Despite enjoying his son’s high school football years, Major Yates said that his favorite aspect of Travis’ football career has been watching him mature through the years.
“I’ve been able to see the growth in him maturity wise; not just getting bigger but watching him grow as a young man. I have got to see him take the skills that he has learned on the field and use them at home as well.”
Travis, who will leave in July to begin his college football career at Montana State, said that he and his dad are almost identical. They have a similar personality and being able to work together has helped them develop their relationship beyond just father and son.
“We have the same thought process and the same switch that goes off when we know something needs to get done.”
In terms of their relationship when it comes to football, when working with people, both agree there will always be times of discord. However, as Major Yates and Travis have become accustomed to doing, they each find the silver lining in conflict and say that their few disagreements often result in growth individually.
“I don’t always like being told what to do and sometimes, he has one way he wants to do things and I have my own,” Travis said. “But his view is helpful because it’s the more traditional view of football. Sometimes his way of teaching something is better than what I thought would work.”

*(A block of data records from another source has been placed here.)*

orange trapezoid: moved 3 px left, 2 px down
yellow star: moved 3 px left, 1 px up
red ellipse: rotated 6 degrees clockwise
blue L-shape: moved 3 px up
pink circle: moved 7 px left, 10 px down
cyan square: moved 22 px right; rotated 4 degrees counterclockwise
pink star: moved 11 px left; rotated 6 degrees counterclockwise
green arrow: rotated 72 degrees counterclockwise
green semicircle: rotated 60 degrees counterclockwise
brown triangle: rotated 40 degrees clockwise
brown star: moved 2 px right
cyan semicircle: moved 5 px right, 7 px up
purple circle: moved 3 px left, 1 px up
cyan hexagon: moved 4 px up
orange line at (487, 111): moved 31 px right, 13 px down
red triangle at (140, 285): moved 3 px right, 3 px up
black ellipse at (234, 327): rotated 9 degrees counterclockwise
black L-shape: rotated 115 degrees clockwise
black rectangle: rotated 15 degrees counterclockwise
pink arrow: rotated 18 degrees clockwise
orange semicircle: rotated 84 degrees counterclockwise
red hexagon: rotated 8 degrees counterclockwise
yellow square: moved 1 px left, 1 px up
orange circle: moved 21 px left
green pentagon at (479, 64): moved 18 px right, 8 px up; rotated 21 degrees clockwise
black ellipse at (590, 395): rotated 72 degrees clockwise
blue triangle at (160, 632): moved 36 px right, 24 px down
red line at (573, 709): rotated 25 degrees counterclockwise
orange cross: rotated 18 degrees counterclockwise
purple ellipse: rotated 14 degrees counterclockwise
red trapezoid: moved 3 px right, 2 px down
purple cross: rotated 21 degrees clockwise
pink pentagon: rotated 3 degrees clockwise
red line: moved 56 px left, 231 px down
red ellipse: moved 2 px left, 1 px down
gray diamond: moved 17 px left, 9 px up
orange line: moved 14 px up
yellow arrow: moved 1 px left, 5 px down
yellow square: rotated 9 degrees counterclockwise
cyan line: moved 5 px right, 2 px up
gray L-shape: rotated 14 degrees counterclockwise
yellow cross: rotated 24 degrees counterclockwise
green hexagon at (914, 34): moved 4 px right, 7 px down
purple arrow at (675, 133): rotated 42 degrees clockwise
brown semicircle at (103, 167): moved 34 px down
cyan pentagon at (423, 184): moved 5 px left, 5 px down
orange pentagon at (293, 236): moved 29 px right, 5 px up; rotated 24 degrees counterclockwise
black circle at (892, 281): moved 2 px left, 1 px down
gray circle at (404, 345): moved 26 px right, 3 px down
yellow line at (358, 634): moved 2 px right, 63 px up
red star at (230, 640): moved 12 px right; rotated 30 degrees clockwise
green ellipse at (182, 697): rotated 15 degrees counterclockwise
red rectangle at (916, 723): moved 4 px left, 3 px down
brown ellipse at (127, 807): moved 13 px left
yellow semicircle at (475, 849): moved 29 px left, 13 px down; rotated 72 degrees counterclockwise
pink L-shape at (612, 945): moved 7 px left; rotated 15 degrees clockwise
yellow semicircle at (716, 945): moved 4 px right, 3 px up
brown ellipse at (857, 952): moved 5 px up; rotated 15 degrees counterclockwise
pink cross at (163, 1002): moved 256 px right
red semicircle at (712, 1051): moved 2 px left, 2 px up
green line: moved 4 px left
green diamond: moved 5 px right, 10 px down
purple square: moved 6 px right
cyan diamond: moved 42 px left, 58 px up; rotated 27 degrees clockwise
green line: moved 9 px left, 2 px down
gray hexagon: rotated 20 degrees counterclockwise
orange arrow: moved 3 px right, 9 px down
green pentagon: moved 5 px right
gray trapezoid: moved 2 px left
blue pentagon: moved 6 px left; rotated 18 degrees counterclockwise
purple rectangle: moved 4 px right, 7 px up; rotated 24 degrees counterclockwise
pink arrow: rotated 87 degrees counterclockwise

“It strengthens us through,” Major Yates said. “The bond of adversity; the wins and the losses. Being humble in the success and being humbled by the loss is important in learning how to fight through the issues and gain a ‘never quit’ type of mentality.
“Football is one of those unique sports that requires a certain level of aggression, heart, and willingness to fight through pain,” Major Yates added. “It brings out the deep warrior spirit in you, that one-on-one physical fight.”
Over the years, Travis has admired and aimed to replicate the dedication and focus that his father has displayed to the military to the sport of football.
“He has always been there to support me and remind me to go at 110%. Being able to leave his family for the military for years has shown me his passion for his job and his strength. And it’s inspired me.
“If he can do that, then I can get up at 6 a.m. for practice.”